The chief financial officer at the Ukrainian state-owned railway company Ukrzaliznytsya, Andriy Ryazantsev, has said that rail freight transport demonstrated a 12-per-cent growth under the company's new CEO Wojciech Balczun. Ryazantsev was speaking at a roundtable in Gorshenin Institute in response to Infrastructure Minister Volodymyr Omelyan's criticism of Balczun.
According to Ukrzaliznytsya's reports, that Ukrainian railways transported over 181m tonnes of cargo, which is a 12-per-cent increase over the first half of the year. They serviced a total of 222.5m passengers, which marks a 2.8-per-cent increase over the same period.
"Preliminary figures for January 2017 show that cargo transit grew by 25.9 per cent, while passenger transport went 2 per cent up over the same month last year," the Ukrzaliznytsya CFO said.
Ryazantsev also recalled that, for the first time in years, Ukrzaliznytsya posted a net profit of over 300m hryvnyas, a considerable improvement over 2015 when it reported the losses of 683m hryvnyas, and 1.2bn hryvnyas in losses in 2014.
Omelyan responded by saying that the figures posted by Ukrzaliznytsya in 2016 were solely thanks to an increase in tariffs.
In mid-January, Infrastructure Minister Volodymyr Omelyan in an angered exchange said he had voted against appointing Wojciech Balczun as Ukrzaliznytsya chief.

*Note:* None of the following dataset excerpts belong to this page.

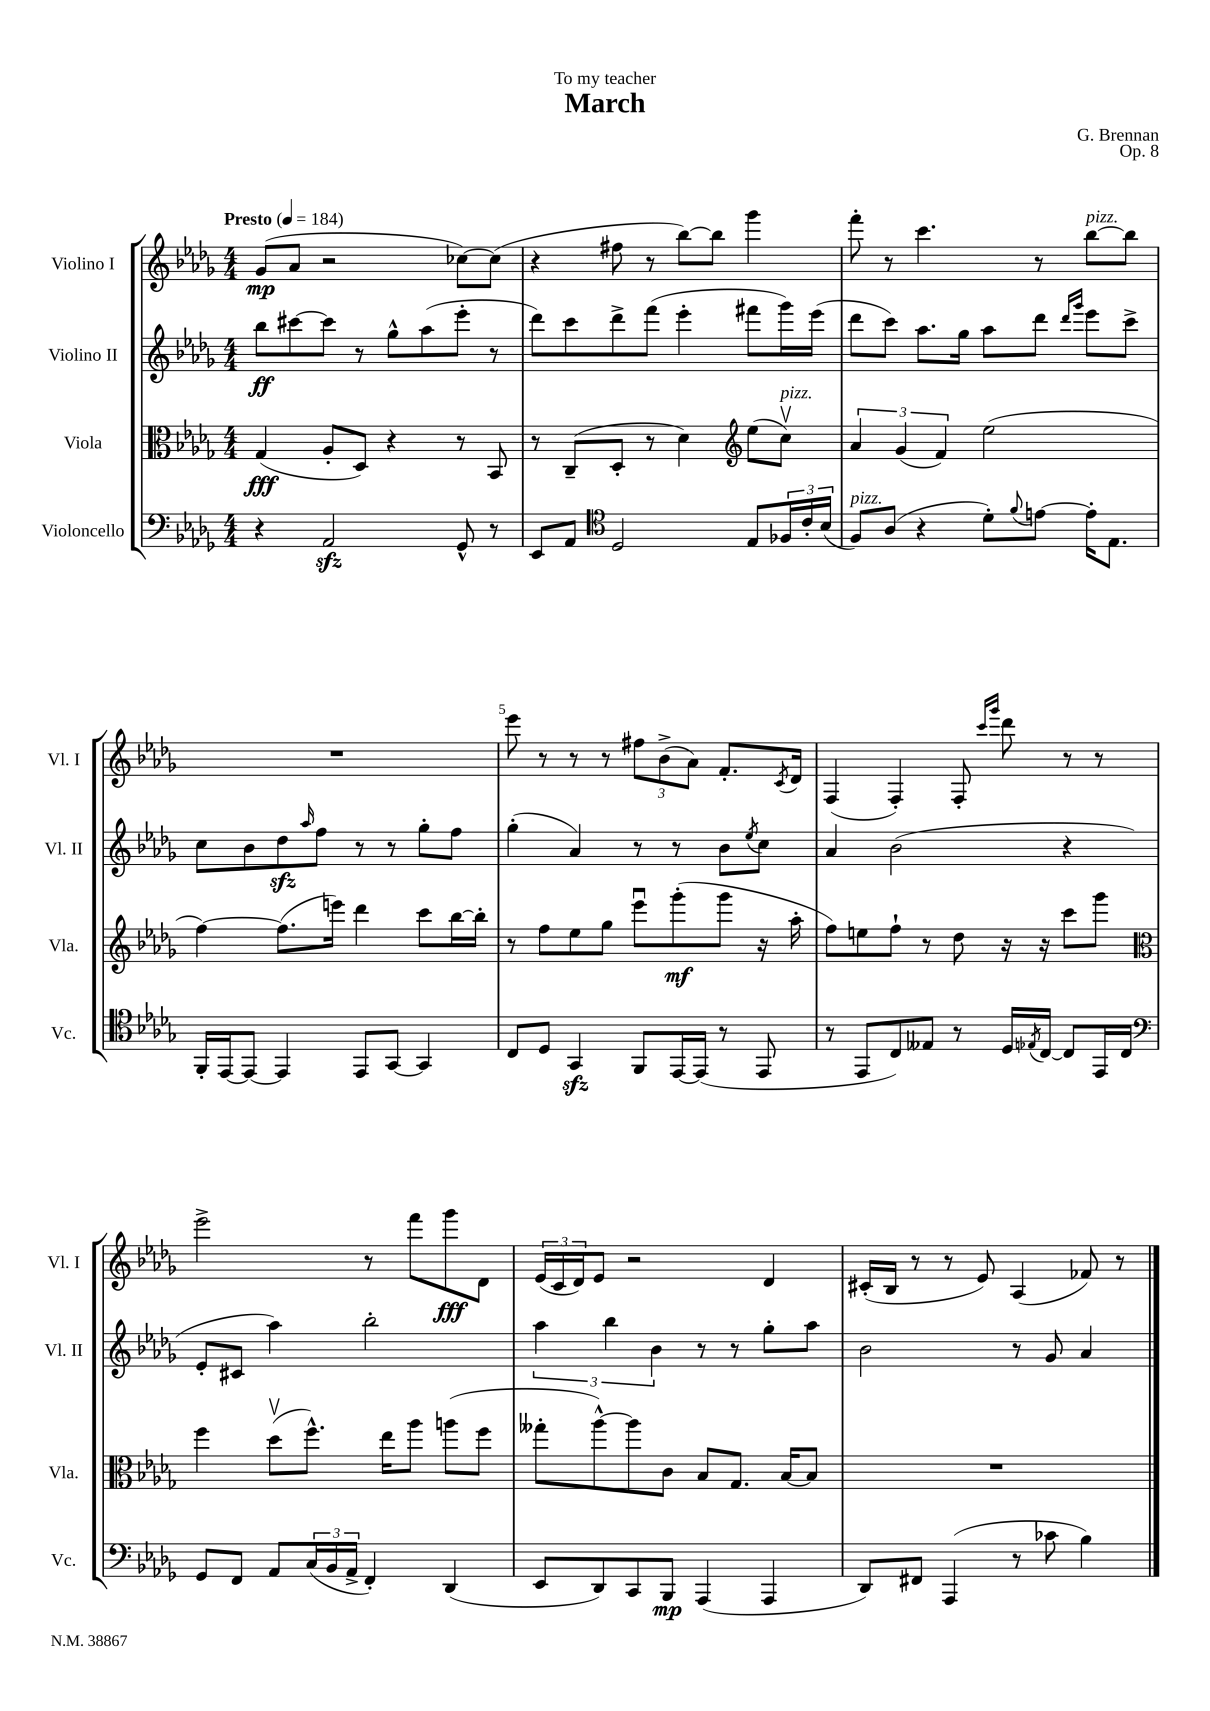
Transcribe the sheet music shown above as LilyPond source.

\header { title = "March" composer = "G. Brennan" dedication = "To my teacher" opus = "Op. 8" }
<<
\new StaffGroup <<
\new Staff = "s0" \with { instrumentName = "Violino I" shortInstrumentName = "Vl. I" } {
    \clef treble \key des \major \numericTimeSignature \time 4/4 \tempo "Presto" 4 = 184
    ges'8\mp( aes'8 r2 ces''8~) ces''8( |
    r4 fis''8 r8 bes''8~) bes''8 ges'''4 |
    f'''8-. r8 c'''4. r8 bes''8~^\markup { \italic "pizz." } bes''8 |
    R1 |
    ees'''8 r8 r8 r8 \tuplet 3/2 { fis''8 bes'8->( aes'8) } f'8.-. \acciaccatura { c'8 } des'16 |
    f4( f4-.) f8-. \grace { c'''16 ges'''16 } des'''8 r8 r8 |
    ees'''2-> r8 f'''8 ges'''8\fff des'8 |
    \tuplet 3/2 { ees'16( c'16 des'16) } ees'8 r2 des'4 |
    cis'16-.( bes16 r8 r8 ees'8) aes4( fes'8) r8 \bar "|." |
}
\new Staff = "s1" \with { instrumentName = "Violino II" shortInstrumentName = "Vl. II" } {
    \clef treble \key des \major \numericTimeSignature \time 4/4
    bes''8\ff cis'''8~ cis'''8 r8 ges''8-^ aes''8( ees'''8-. r8 |
    des'''8) c'''8 des'''8-> f'''8( ees'''4-. fis'''8 ges'''16) ees'''16( |
    des'''8 c'''8) aes''8. ges''16 aes''8 des'''8 \grace { des'''16 ges'''16 } ees'''8 c'''8-> |
    c''8 bes'8 des''8\sfz \grace { aes''16 } f''8 r8 r8 ges''8-. f''8 |
    ges''4-.( aes'4) r8 r8 bes'8 \acciaccatura { ees''8 } c''8 |
    aes'4 bes'2( r4 |
    ees'8-. cis'8 aes''4) bes''2-. |
    \tuplet 3/2 { aes''4 bes''4 bes'4 } r8 r8 ges''8-. aes''8 |
    bes'2 r8 ges'8 aes'4 \bar "|." |
}
\new Staff = "s2" \with { instrumentName = "Viola" shortInstrumentName = "Vla." } {
    \clef alto \key des \major \numericTimeSignature \time 4/4
    ges4\fff( aes8-. des8) r4 r8 bes,8 |
    r8 c8--( des8-. r8 des'4) \clef treble ees''8( c''8\upbow^\markup { \italic "pizz." }) |
    \tuplet 3/2 { aes'4 ges'4( f'4) } ees''2( |
    f''4~) f''8.( e'''16) des'''4 c'''8 bes''16~ bes''16-. |
    r8 f''8 ees''8 ges''8 ees'''8\downbow ges'''8-.\mf( ges'''8 r16 aes''16-. |
    f''8) e''8 f''8-! r8 des''8 r16 r16 c'''8 ges'''8 |
    \clef alto f''4 des''8\upbow( f''8.-^) ees''16 aes''8 a''8( f''8 |
    geses''8-. aes''8~-^) aes''8 c'8 bes8 ges8. bes16~ bes8 |
    R1 \bar "|." |
}
\new Staff = "s3" \with { instrumentName = "Violoncello" shortInstrumentName = "Vc." } {
    \clef bass \key des \major \numericTimeSignature \time 4/4
    r4 aes,2\sfz ges,8-^ r8 |
    ees,8 aes,8 \clef tenor des2 ees8 \tuplet 3/2 { fes16 c'16-. bes16( } |
    f8^\markup { \italic "pizz." }) aes8( r4 des'8-.) \appoggiatura { f'8 } e'8~ e'16-. ees8. |
    f,16-. ees,16~ ees,8~ ees,4 ees,8 ges,8~ ges,4 |
    c8 des8 ges,4\sfz f,8 ees,16~ ees,16( r8 ees,8 |
    r8 ees,8 c8) eeses8 r8 des16 \acciaccatura { ees8 } c16~ c8 ees,16 c16 |
    \clef bass ges,8 f,8 aes,8 \tuplet 3/2 { c16( bes,16 aes,16-> } f,4-.) des,4( |
    ees,8 des,8) c,8 bes,,8\mp aes,,4( aes,,4 |
    des,8) fis,8 aes,,4( r8 ces'8 bes4) \bar "|." |
}
>>
>>
\layout { \context { \Score \override BarNumber.break-visibility = ##(#f #t #t) barNumberVisibility = #(every-nth-bar-number-visible 5) } }
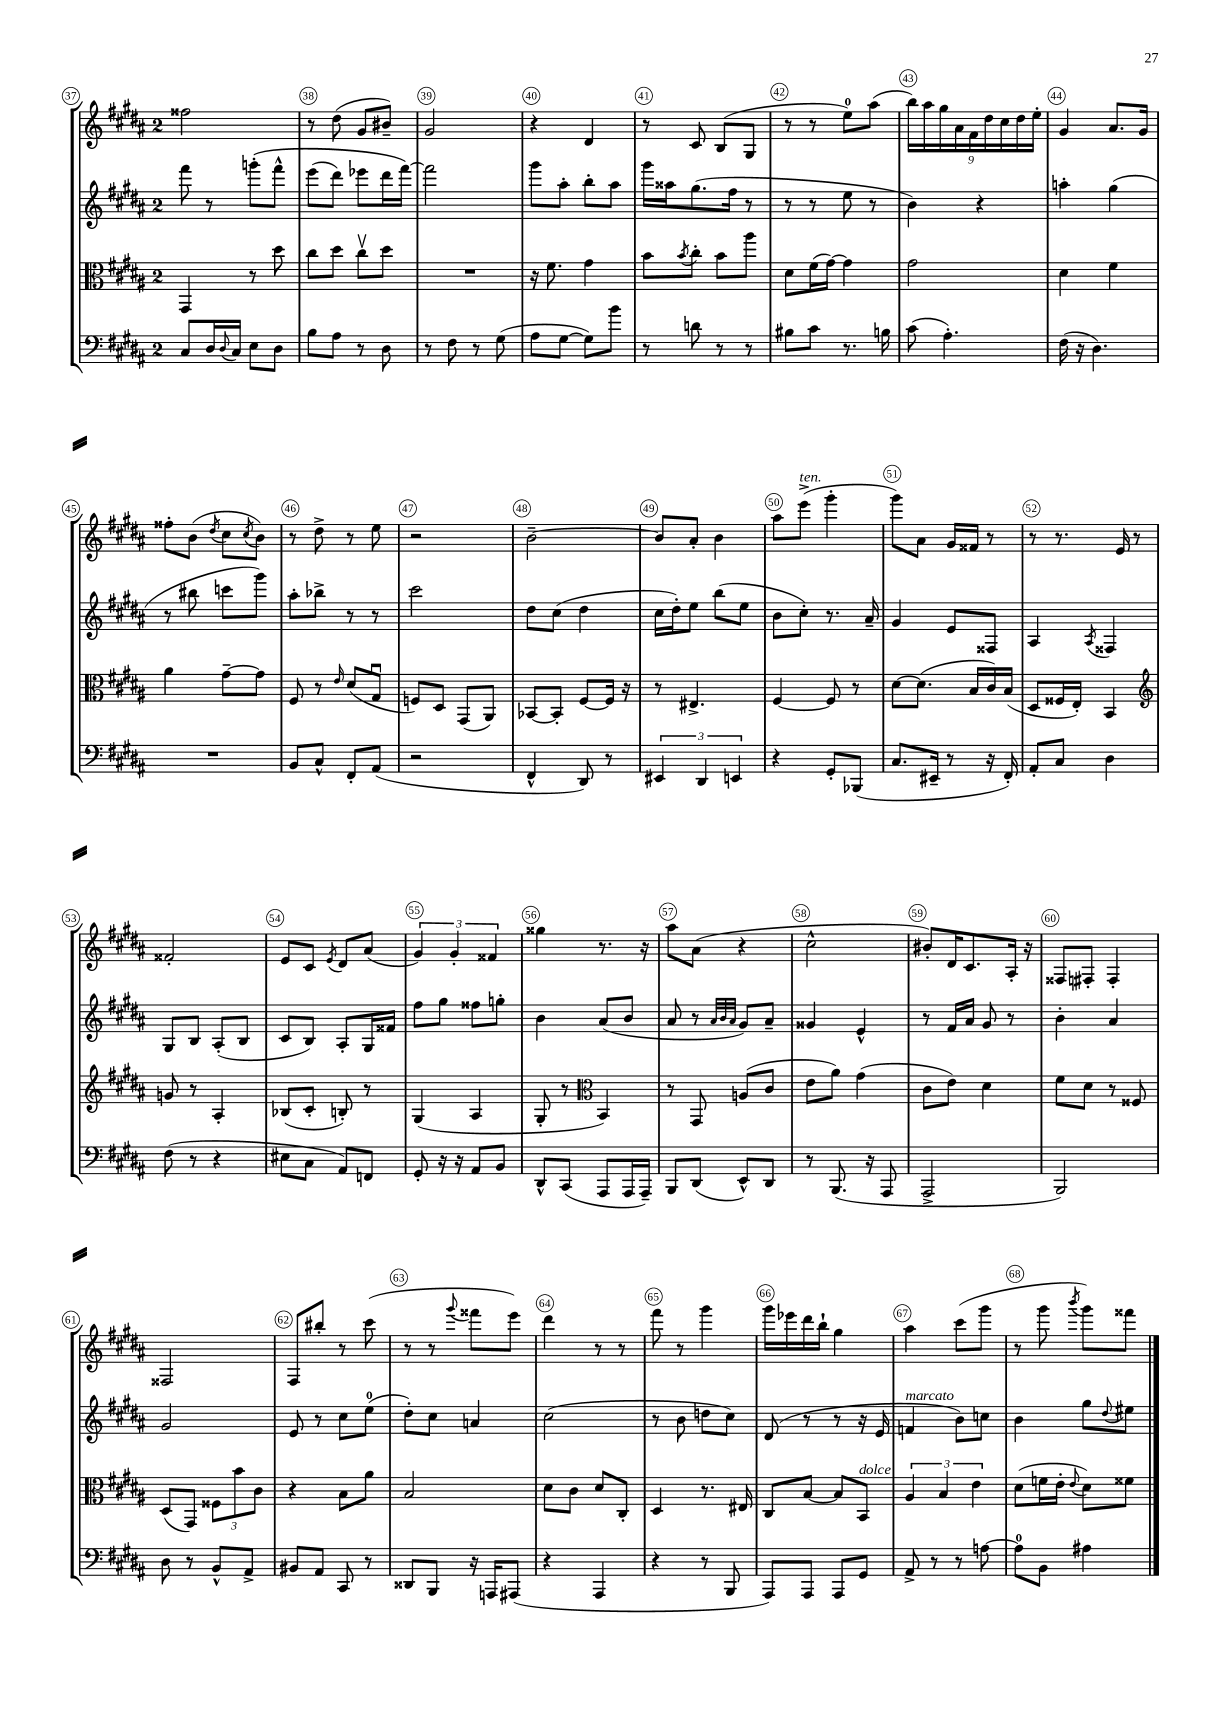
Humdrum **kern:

**kern	**kern	**kern	**kern
*staff4	*staff3	*staff2	*staff1
*clefF4	*clefC3	*clefG2	*clefG2
*k[f#c#g#d#a#]	*k[f#c#g#d#a#]	*k[f#c#g#d#a#]	*k[f#c#g#d#a#]
*M2/4	*M2/4	*M2/4	*M2/4
8C#	4GG#	8fff#	2ff##
16D#	.	8r	.
8qqD#	.	.	.
16C#	.	.	.
8E	8r	&(8ggg'	.
8D#	8dd#	8fff#^^	.
=	=	=	=
8B	8cc#	(8eee	8r
8A#	8dd#	8ddd#)	(8dd#
8r	8cc#v	8eee-	8g#
8D#	8dd#	16ddd#	8b#~)
.	.	[16fff#&)	.
=	=	=	=
8r	2r	2fff#]	2g#
8F#	.	.	.
8r	.	.	.
(8G#	.	.	.
=	=	=	=
8A#	16r	8ggg#	4r
.	8.f#	.	.
[8G#	.	8aa#'	.
8G#])	4g#	8bb'	4d#
8b	.	8aa#	.
=	=	=	=
8r	8b	16ggg#	8r
.	.	16aa##	.
.	8qb	.	.
8d	8cc#'	(8.gg#	8c#
8r	8b	.	(8B
.	.	16ff#	.
8r	8aa#	8r	8G#
=	=	=	=
8B#	8d#	8r	8r
8c#	(16f#	8r	8r
.	[16g#)	.	.
8.r	4g#]	8ee	8ee)
.	.	8r	(8aa#
16B	.	.	.
=	=	=	=
(8c#	2g#	4b)	18bb)
.	.	.	18aa#
.	.	.	18gg#
4.A#')	.	.	.
.	.	.	18a#
.	.	.	18f#
.	.	4r	.
.	.	.	18dd#
.	.	.	18cc#
.	.	.	18dd#
.	.	.	18ee'
=	=	=	=
(16F#	4d#	4aa'	4g#
16r	.	.	.
4.D#)	.	.	.
.	4f#	(4gg#	8.a#
.	.	.	16g#
=	=	=	=
2r	4a#	8r	8ff##'
.	.	8bb#	(8b
.	.	.	8qdd#
.	[8g#~	8ccc	8cc#
.	.	.	8qcc#
.	8g#]	8ggg#)	8b)
=	=	=	=
8BB	8F#	8aa#'	8r
8C#^^	8r	8bb-^	8dd#^
.	16qqe	.	.
8FF#'	(8d#	8r	8r
(8AA#	8G#u	8r	8ee
=	=	=	=
2r	8F)	2ccc#	2r
.	8D#	.	.
.	(8GG#	.	.
.	8AA#)	.	.
=	=	=	=
4FF#^^	[8BB-	8dd#	[2b~
.	8BB-']	(8cc#	.
8DD#)	[8F#	4dd#	.
8r	16F#]	.	.
.	16r	.	.
=	=	=	=
6EE#	8r	16cc#	8b]
.	.	16dd#')	.
.	4.E#^	8ee	8a#'
6DD#	.	.	.
.	.	(8bb	4b
6EE	.	.	.
.	.	8ee	.
=	=	=	=
4r	[4F#	8b	8aa#
.	.	8cc#')	(8eee^
8GG#'	8F#]	8.r	4ggg#'
(8BBB-	8r	.	.
.	.	16a#~	.
=	=	=	=
8.C#	[8d#	4g#	8ggg#)
.	(8.d#]	.	8a#
16EE#~	.	.	.
8r	.	8e	16g#
.	16B	.	16f##
16r	16c#)	8F##	8r
16FF#')	(16B	.	.
=	=	=	=
8AA#'	8D#	4A#	8r
8C#	16F##	.	8.r
.	16E')	.	.
.	.	8qA#	.
4D#	4BB	4F##	.
.	.	.	16e
.	.	.	8r
=	=	=	=
*	*clefG2	*	*
(8F#	8g	8G#	2f##'
8r	8r	8B	.
4r	4A#'	(8A#'	.
.	.	8B	.
=	=	=	=
8E#	(8B-	8c#	8e
8C#	8c#'	8B)	8c#
.	.	.	8qe
8AA#)	8B')	8A#'	8d#
8FF	8r	16G#	(8a#
.	.	16f##	.
=	=	=	=
8GG#'	(4G#	8ff#	6g#)
16r	.	8gg#	.
.	.	.	6g#'
16r	.	.	.
8AA#	4A#	8ff##	.
.	.	.	6f##
8BB	.	8gg'	.
=	=	=	=
8DD#^^	8G#'	4b	4gg##
(8CC#	8r	.	.
*	*clefC3	*	*
8AAA#	4BB)	(8a#	8.r
16AAA#	.	8b	.
16AAA#~)	.	.	16r
=	=	=	=
8BBB	8r	8a#	8aa#
(8DD#	8GG#	8r	(8a#
.	.	32qqa#	.
.	.	32qqb	.
.	.	32qqa#	.
8EE^^)	(8A	8g#)	4r
8DD#	8c#	8a#~	.
=	=	=	=
8r	8e	4g##	2cc#^^
(8.BBB	8a#)	.	.
.	(4g#	4e^^	.
16r	.	.	.
8AAA#	.	.	.
=	=	=	=
2AAA#^	8c#	8r	8b#')
.	8e)	16f#	16d#
.	.	16a#	8.c#
.	4d#	8g#	.
.	.	8r	16A#'
.	.	.	16r
=	=	=	=
2BBB)	8f#	4b'	8F##
.	8d#	.	8F#'
.	8r	4a#	4F#'
.	8F##	.	.
=	=	=	=
8D#	(8D#	2g#	2F##
8r	8GG#)	.	.
8BB^^	12F##	.	.
.	12b	.	.
8AA#^	.	.	.
.	12c#	.	.
=	=	=	=
8BB#	4r	8e	8F#
8AA#	.	8r	8bb#'
8CC#	8B	8cc#	8r
8r	8a#	(8ee	(8ccc#
=	=	=	=
8DD##	2B	8dd#')	8r
8BBB	.	8cc#	8r
.	.	.	8qqggg#
16r	.	4a	8fff##
16AAA	.	.	.
(8AAA#	.	.	8eee)
=	=	=	=
4r	8d#	(2cc#	4ddd#
.	8c#	.	.
4AAA#	8d#	.	8r
.	8C#'	.	8r
=	=	=	=
4r	4D#	8r	8fff#
.	.	8b	8r
8r	8.r	8dd	4ggg#
8BBB	.	8cc#)	.
.	16E#	.	.
=	=	=	=
8AAA#)	8C#	(8d#	16ggg#
.	.	.	16eee-
8AAA#	[8B	8r	16ddd#
.	.	.	16bb`
8AAA#	8B]	8r	4gg#
8GG#	8BB	16r	.
.	.	16e	.
=	=	=	=
8AA#^	6A#	4f	4aa#
8r	.	.	.
.	6B	.	.
8r	.	8b)	(8ccc#
.	6e	.	.
[8A	.	8cc	8ggg#
=	=	=	=
8A]	(8d#	4b	8r
8BB	16f	.	8ggg#
.	16e'	.	.
.	8qqe	.	8qbbb
4A#	8d#)	8gg#	8ggg#)
.	.	8qqdd#	.
.	8f##	8ee#	8fff##
==	==	==	==
*-	*-	*-	*-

Omelyan criticized his performance, calling the Polish manager a "whimsical showman" and a "straw man". The scandal broke lose after the government decided to overtake control of Ukrzaliznytsya from the Infrastructure Ministry.
Balczun in response accused Omelyan of sabotaging Ukrzaliznytsya "at the highest ministerial level" and stressed that "only a blind man" may refuse to admit the recent success of Ukrzaliznytsya.
Polish top manager Wojciech Balczun, a former CEO at the Polish Railways PKP Cargo, was appointed head of the Ukrainian railways in the spring of 2016.